Cortex Overview

Introduction

Cortex is an integral component of the Prometheus ecosystem that addresses some of the core limitations of vanilla Prometheus. While Prometheus excels at collecting and storing metrics for short to medium durations, it wasn't designed for horizontal scalability, high availability, or long-term storage. This is where Cortex steps in.

Cortex provides a horizontally scalable, highly available, multi-tenant, long-term storage solution for Prometheus metrics. It allows you to scale your monitoring system beyond the capabilities of a single Prometheus server, making it suitable for large organizations with extensive infrastructure monitoring needs.

What Problems Does Cortex Solve?

Before diving into how Cortex works, let's understand the challenges it addresses:

Scalability: A single Prometheus server can handle millions of time series, but has limits when scaling beyond that.
High Availability: Vanilla Prometheus offers limited high availability options.
Long-term Storage: Prometheus is primarily designed for short to medium-term storage (typically weeks).
Multi-tenancy: Prometheus doesn't natively support isolation between different teams or services.

Cortex Architecture

Cortex is built as a set of microservices that can be deployed and scaled independently. This architecture provides flexibility in how you deploy and operate Cortex.

Key Components

Distributor: Receives metrics from Prometheus servers via the remote_write API, validates and splits them by tenant, and forwards them to Ingesters.
Ingester: Responsible for writing metrics to storage. It holds metrics in memory and flushes them to long-term storage periodically.
Storage: Cortex supports various backends including Amazon S3, Google Cloud Storage, Microsoft Azure, and local filesystems.
Query Frontend: Receives PromQL queries, queues them, and dispatches them to Queriers.
Querier: Evaluates PromQL queries by fetching data from Ingesters and long-term storage.

Setting Up Cortex with Prometheus

Let's look at how to integrate Prometheus with Cortex. The first step is to configure Prometheus to remote_write metrics to Cortex.

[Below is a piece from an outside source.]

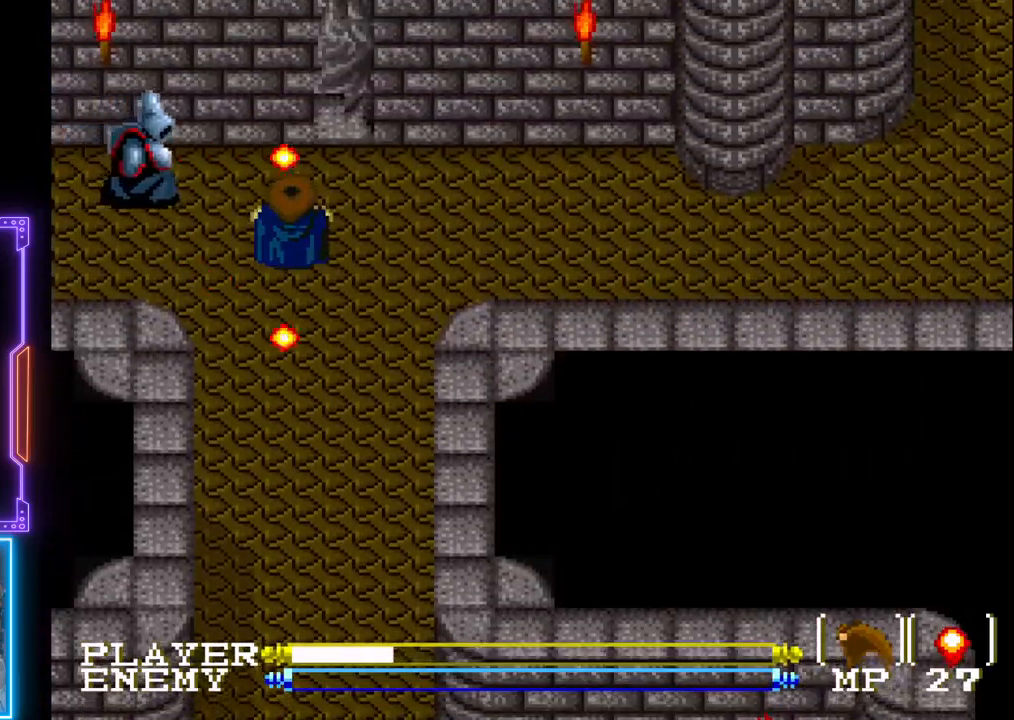
{"buttons": ["DPAD_RIGHT"], "left_stick": "center", "events": [[150, "CROSS", "up"], [200, "DPAD_RIGHT", "down"]]}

Here's a basic configuration example for Prometheus:

global:
  scrape_interval: 15s
  evaluation_interval: 15s

remote_write:
  - url: "http://cortex-distributor:9009/api/v1/push"
    basic_auth:
      username: "user"
      password: "password"

scrape_configs:
  - job_name: 'prometheus'
    static_configs:
      - targets: ['localhost:9090']

This configuration tells Prometheus to send metrics to the Cortex distributor every time it scrapes targets.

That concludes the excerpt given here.